### WHAT THE TASK REQUIRES:
Nothing is needed except the lines below that run from the one with "464 102 476C101" through the one with "716 843 732", repeated exactly.

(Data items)
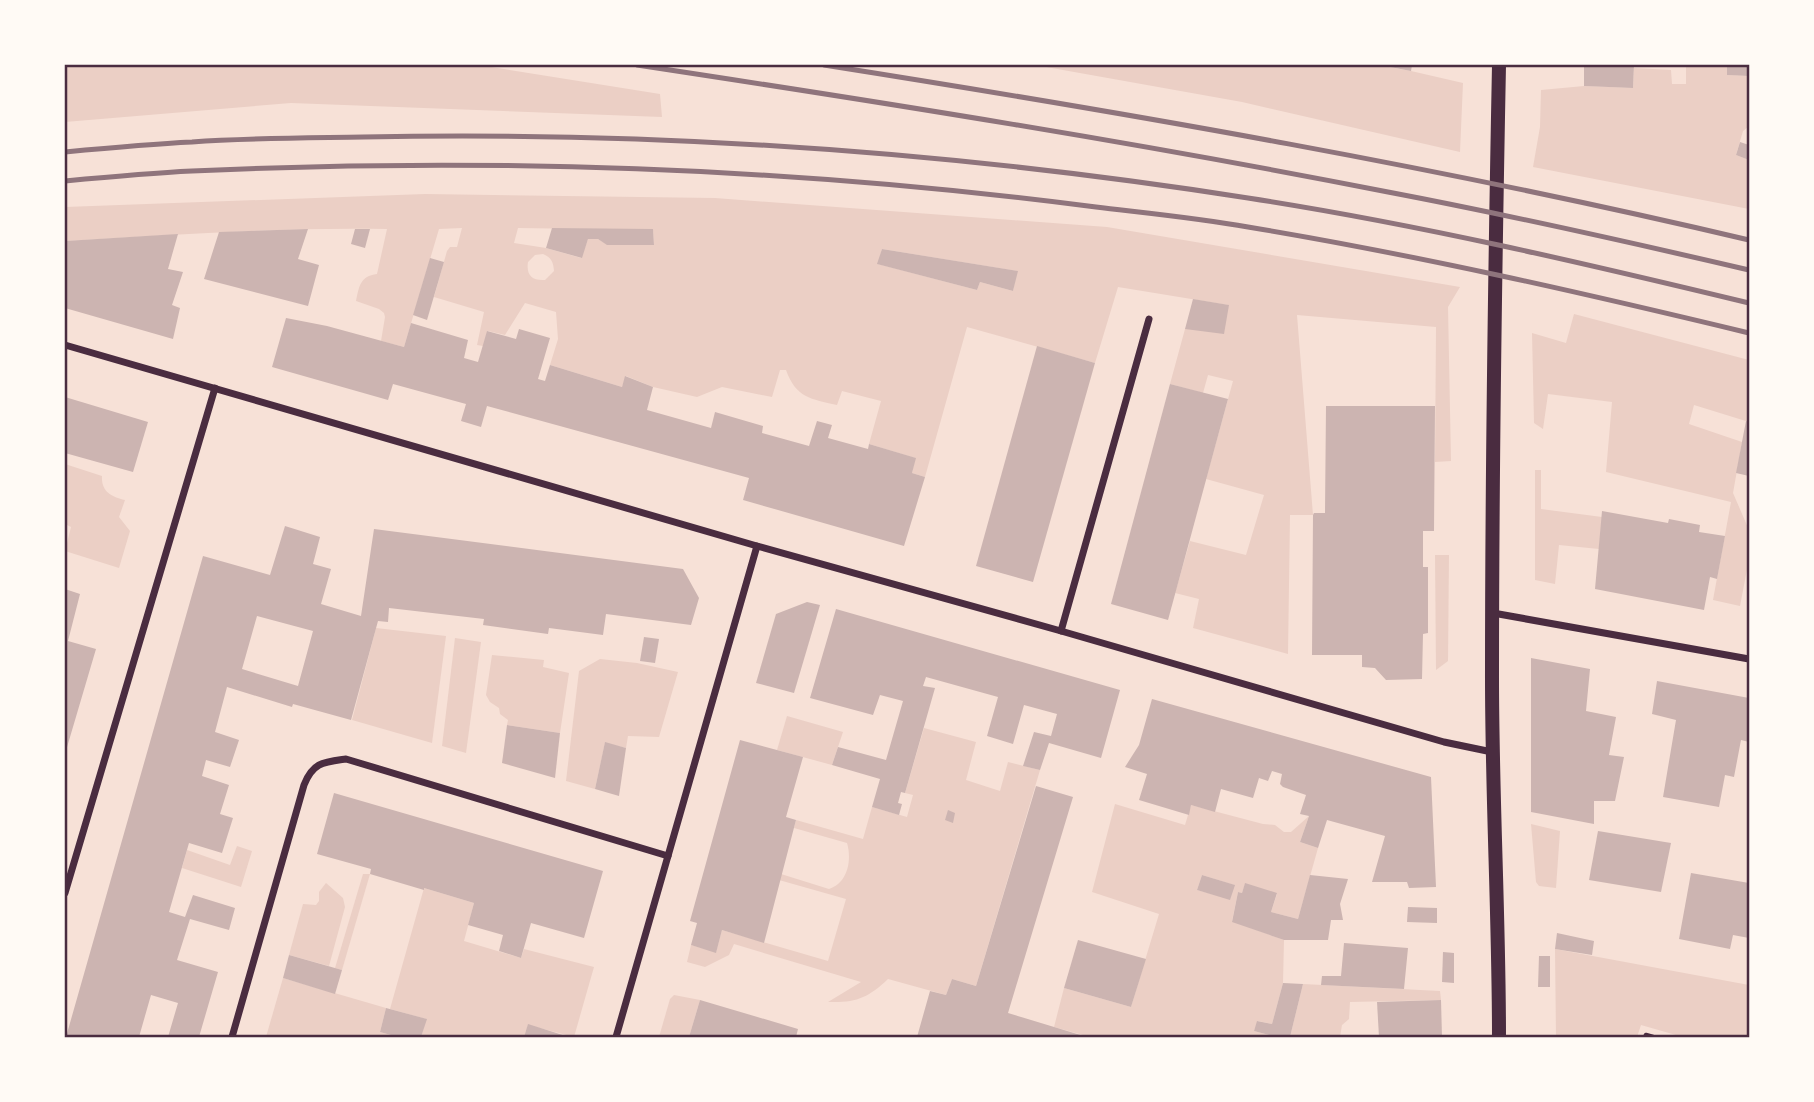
<svg xmlns="http://www.w3.org/2000/svg" width="1814" height="1102" font-family="Mulish,sans-serif">
  <style>
    .green { fill: #ebcfc5; fill-rule: evenodd }
    .building { fill: #ccb4b1; fill-rule: evenodd }
    .lines { fill: none; stroke-linecap: round; stroke-linejoin: round }
    .path { stroke: #4a2c40; stroke-width: 4.5 }
    .minor { stroke: #4a2c40; stroke-width: 7 }
    .secondary { stroke: #4a2c40; stroke-width: 14 }
    .rail { stroke: #8f747c; stroke-width: 5 }
    .neatline { fill: none; stroke: #4a2c40; stroke-width: 2.5 }
  </style>
  <rect width="100%" height="100%" fill="#f7e1d7"/>
  <g class="green">
    <path d="M65 65H479L660 94 662 117 291 103 65 122Z"/>
    <path d="M1035 65H1378L1411 71 1463 83 1460 152 1242 102Z"/>
    <path d="M1686 65H1727V75L1749 76V126L1743 131 1736 155 1749 160V209L1533 167 1540 127 1541 90 1584 86 1633 88 1634 68 1671 70 1672 84H1686Z"/>
    <path d="M425 194 715 198 1107 227 1460 287 1448 307 1451 461 1435 462 1436 327 1297 315 1313 515H1290L1288 654 1193 628 1199 599 1175 593 1190 541 1246 555 1264 495 1206 479 1233 381 1208 375 1203 393 1170 384 1185 329 1228 305 1118 287 1095 363 967 327 925 477 912 473 915 458 869 444 881 401 842 391 837 405C811 399 796 398 786 370H780L772 397 722 387 697 397 653 387 626 376 622 387 550 365 558 339 556 312 525 303 505 335 488 331 483 346 477 345 484 312 434 297 447 251 450 247H457L462 228 439 229 404 347 381 341 385 317 384 313 379 309 356 301C359 287 360 276 377 274L387 229C279 227 172 235 65 241V207ZM518 228 653 230 654 244 608 245 598 239H588L581 258 546 248 514 243ZM882 249 1017 271 1013 291 980 282 977 290 878 264ZM543 254C552 258 553 262 554 271L545 280C532 281 526 275 528 262L535 255Z"/>
    <path d="M1574 314 1749 360V422L1694 405 1689 424 1742 442 1733 493 1749 530V559L1740 606 1713 600 1731 502 1606 472 1612 402 1548 394 1543 429 1534 423 1532 333 1566 343Z"/>
    <path d="M65 464 102 476C101 491 111 497 125 500L119 517 130 531 119 568 65 551 71 527 65 524Z"/>
    <path d="M1535 470H1541V509L1602 517 1599 549 1559 545 1555 584 1535 580Z"/>
    <path d="M1435 555H1449L1448 661 1436 670Z"/>
    <path d="M376 628 446 636 432 743 352 720Z"/>
    <path d="M455 638 481 642 466 753 442 746Z"/>
    <path d="M492 655 544 660 543 667 569 673 560 733 507 725 508 720 500 714 499 708 490 702 486 695Z"/>
    <path d="M600 659 637 663 678 672 659 737 628 736 626 748 605 743 595 789 566 781 579 671Z"/>
    <path d="M787 716 843 732 832 765 777 750Z"/>
    <path d="M924 728 976 742 966 780 1000 791 1008 762 1040 770 976 986 952 979 946 995 888 979C868 998 856 1003 828 1002L861 982 734 944 729 955 705 967 687 962 691 945 716 952 722 930 828 961 846 899 779 880 781 874 829 889C848 883 852 860 847 843L794 828 796 820 863 839 872 807 907 817 913 795 905 793Z"/>
    <path d="M1115 804 1185 825 1191 805 1263 824 1275 825 1284 832H1291L1309 816 1300 842 1318 848 1298 919 1271 912 1277 894 1245 884 1242 893 1238 892 1232 921 1284 940 1283 983 1272 1024 1258 1021 1254 1031 1269 1035V1037H1276H1090L1054 1027 1064 988 1131 1007 1159 914 1092 892ZM1202 875 1234 885 1230 899 1197 890Z"/>
    <path d="M1531 824 1560 831 1556 888 1539 886 1536 882Z"/>
    <path d="M237 846 252 851 241 887 182 868 187 850 230 865Z"/>
    <path d="M363 874H370L342 970 335 968Z"/>
    <path d="M326 883 343 898 345 907 329 966 289 955 303 904 316 905 319 901V892Z"/>
    <path d="M424 888 474 903 464 941 521 958 524 949 594 967 574 1037 528 1025 524 1037H421L426 1019 390 1009Z"/>
    <path d="M1555 949 1749 985V1037H1683L1641 1025 1637 1037H1556Z"/>
    <path d="M283 978 386 1008 380 1032 398 1037H266Z"/>
    <path d="M1303 984 1440 991 1441 1000 1350 1002 1349 1019 1342 1025 1340 1037H1290Z"/>
    <path d="M674 995 700 1000 689 1037H659L670 999Z"/>
  </g>
  <g class="building">
    <path d="M1386 65H1412L1411 71 1385 66Z"/>
    <path d="M1584 65H1634L1633 88 1584 86Z"/>
    <path d="M1727 65H1749V76L1727 75Z"/>
    <path d="M1740 142 1749 145V160L1736 155Z"/>
    <path d="M552 228 653 229 654 245H607L598 239H588L582 258 546 248Z"/>
    <path d="M308 229 298 259 319 265 308 306 204 279 219 232Z"/>
    <path d="M355 229H370L365 248 351 244Z"/>
    <path d="M178 234 168 269 183 272 172 305 180 308 173 339 65 308V241Z"/>
    <path d="M882 249 1018 271 1013 291 980 282 977 290 877 264Z"/>
    <path d="M430 258 444 262 427 320 413 315Z"/>
    <path d="M1193 299 1229 305 1224 334 1185 329Z"/>
    <path d="M286 318 327 326 404 347 411 323 468 340 464 358 478 362 487 331 516 339 519 329 550 338 538 379 545 381 550 365 622 387 625 376 653 387 647 410 711 428 715 412 763 426 762 433 809 446 817 421 832 425 828 438 868 449 869 444 916 458 912 473 925 477 904 546 743 500 749 478 487 406 481 427 461 421 466 404 393 384 388 400 272 367Z"/>
    <path d="M1037 346 1095 363 1033 582 976 566Z"/>
    <path d="M1170 384 1228 399 1168 620 1111 604Z"/>
    <path d="M65 397 148 422 133 472 65 453Z"/>
    <path d="M1326 406H1435L1434 531H1423V567H1428V633L1423 634 1422 679 1386 680 1375 668 1362 667V655H1312L1313 515 1314 513H1325Z"/>
    <path d="M1746 421 1749 422V476L1736 473Z"/>
    <path d="M1602 511 1668 523 1669 519 1700 525 1699 532 1725 536 1717 579 1710 577 1704 610 1595 589Z"/>
    <path d="M285 526 320 537 313 564 331 569 321 604 361 616 374 529 683 569 699 598 691 625 606 614 603 635 549 628 548 634 483 625 484 619 389 608 388 622 378 621 351 720 293 704 292 707 227 687 215 732 239 740 230 767 206 760 202 776 229 785 220 814 233 818 222 853 189 843 169 912 185 917 193 895 235 908 229 930 190 919 177 960 218 972 199 1037H168L178 1003 151 995 139 1037H66L203 556 270 575ZM257 616 313 631 298 686 242 669Z"/>
    <path d="M65 589 80 594 68 641 96 649 65 754Z"/>
    <path d="M807 602 820 605 794 693 756 683 776 614Z"/>
    <path d="M836 609 1120 690 1101 758 1049 743 1040 770 1023 766 1034 732 1051 736 1057 714 1024 705 1013 744 987 736 998 697 926 677 923 686 935 688 905 793 901 792 898 803 902 804 899 815 872 807 880 779 832 765 838 747 886 760 903 701 880 695 873 715 810 698Z"/>
    <path d="M644 637 659 639 655 663 640 661Z"/>
    <path d="M1531 658 1590 669 1586 711 1616 717 1609 755 1624 757 1615 801H1594V824L1531 812Z"/>
    <path d="M1657 681 1749 698V742L1741 740 1734 777 1725 775 1719 807 1663 797 1676 720 1652 714Z"/>
    <path d="M1152 699 1431 777 1436 887 1409 888 1407 882H1372L1385 836 1327 820 1318 848 1300 842 1309 816 1300 814 1306 795 1283 787 1280 784 1282 774 1272 771 1268 781 1259 778 1253 798 1221 789 1215 812 1191 805 1189 815 1139 800 1147 774 1125 767 1139 745Z"/>
    <path d="M507 725 560 733 555 778 502 763Z"/>
    <path d="M740 740 803 757 786 817 796 820 764 943 722 930 716 953 691 945 697 923 690 921Z"/>
    <path d="M605 742 626 748 619 796 595 789Z"/>
    <path d="M1036 786 1073 797 1008 1013 1087 1037H917L930 991 946 995 952 979 976 986Z"/>
    <path d="M334 793 603 871 584 938 531 923 521 958 499 951 503 935 468 925 474 903 424 888V890L370 874 371 869 317 854Z"/>
    <path d="M948 810 955 813 953 823 945 820Z"/>
    <path d="M1598 831 1671 843 1661 892 1589 880Z"/>
    <path d="M1691 873 1749 883V938L1733 935 1730 949 1679 939Z"/>
    <path d="M1202 875 1235 885 1230 900 1197 890Z"/>
    <path d="M1310 875 1348 879 1340 904 1343 920H1331L1328 940H1284L1232 922 1238 892 1242 893 1245 883 1277 893 1271 912 1298 919Z"/>
    <path d="M1408 907 1437 908V923L1407 922Z"/>
    <path d="M1557 933 1594 941 1592 955 1555 949Z"/>
    <path d="M1078 940 1146 959 1131 1007 1064 988Z"/>
    <path d="M1344 943 1408 948 1404 989 1321 985 1322 976H1341Z"/>
    <path d="M1443 952 1454 953V983L1442 982Z"/>
    <path d="M289 955 342 970 335 994 283 978Z"/>
    <path d="M1539 956H1550V987H1538Z"/>
    <path d="M1283 983 1303 984 1290 1037H1269V1035L1254 1031 1257 1021 1272 1024Z"/>
    <path d="M700 1000 798 1029 796 1037H689Z"/>
    <path d="M1441 1000 1442 1037H1379L1377 1002Z"/>
    <path d="M386 1008 427 1019 421 1037H398L380 1032Z"/>
    <path d="M528 1024 569 1037H524Z"/>
  </g>
  <g class="lines">
    <path class="path" d="M1645 1037 1646 1035 1653 1037"/>
    <g class="minor">
      <path d="M65 345 757 546 1061 631 1444 742 1492 752"/>
      <path d="M1493 613 1749 659"/>
      <path d="M1061 631 1149 319"/>
      <path d="M65 893 215 388"/>
      <path d="M232 1037 304 785C313 762 324 762 346 759L668 856"/>
      <path d="M616 1037 757 546"/>
    </g>
    <path class="secondary" d="M1499 1037C1499 917 1492 798 1492 678 1492 474 1495 269 1499 65"/>
    <g class="rail">
      <path d="M637 65C888 103 1139 143 1388 192 1509 215 1629 242 1749 270"/>
      <path d="M824 65C1134 114 1444 168 1749 240"/>
      <path d="M65 152C107 148 150 144 192 142 249 138 306 138 363 137 659 131 955 152 1248 198 1417 224 1583 263 1749 303"/>
      <path d="M65 181C107 177 150 173 192 171 494 157 796 168 1096 207 1146 213 1198 218 1248 227 1417 255 1583 293 1749 333"/>
    </g>
  </g>
  <rect width="1814" height="1102" fill="none" stroke="#fffaf5" stroke-width="133"/>
  <rect x="66" y="66" width="1682" height="970" class="neatline"/>
</svg>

### RESULT OF THIS TASK:
    <path d="M65 464 102 476C101 491 111 497 125 500L119 517 130 531 119 568 65 551 71 527 65 524Z"/>
    <path d="M1535 470H1541V509L1602 517 1599 549 1559 545 1555 584 1535 580Z"/>
    <path d="M1435 555H1449L1448 661 1436 670Z"/>
    <path d="M376 628 446 636 432 743 352 720Z"/>
    <path d="M455 638 481 642 466 753 442 746Z"/>
    <path d="M492 655 544 660 543 667 569 673 560 733 507 725 508 720 500 714 499 708 490 702 486 695Z"/>
    <path d="M600 659 637 663 678 672 659 737 628 736 626 748 605 743 595 789 566 781 579 671Z"/>
    <path d="M787 716 843 732 832 765 777 750Z"/>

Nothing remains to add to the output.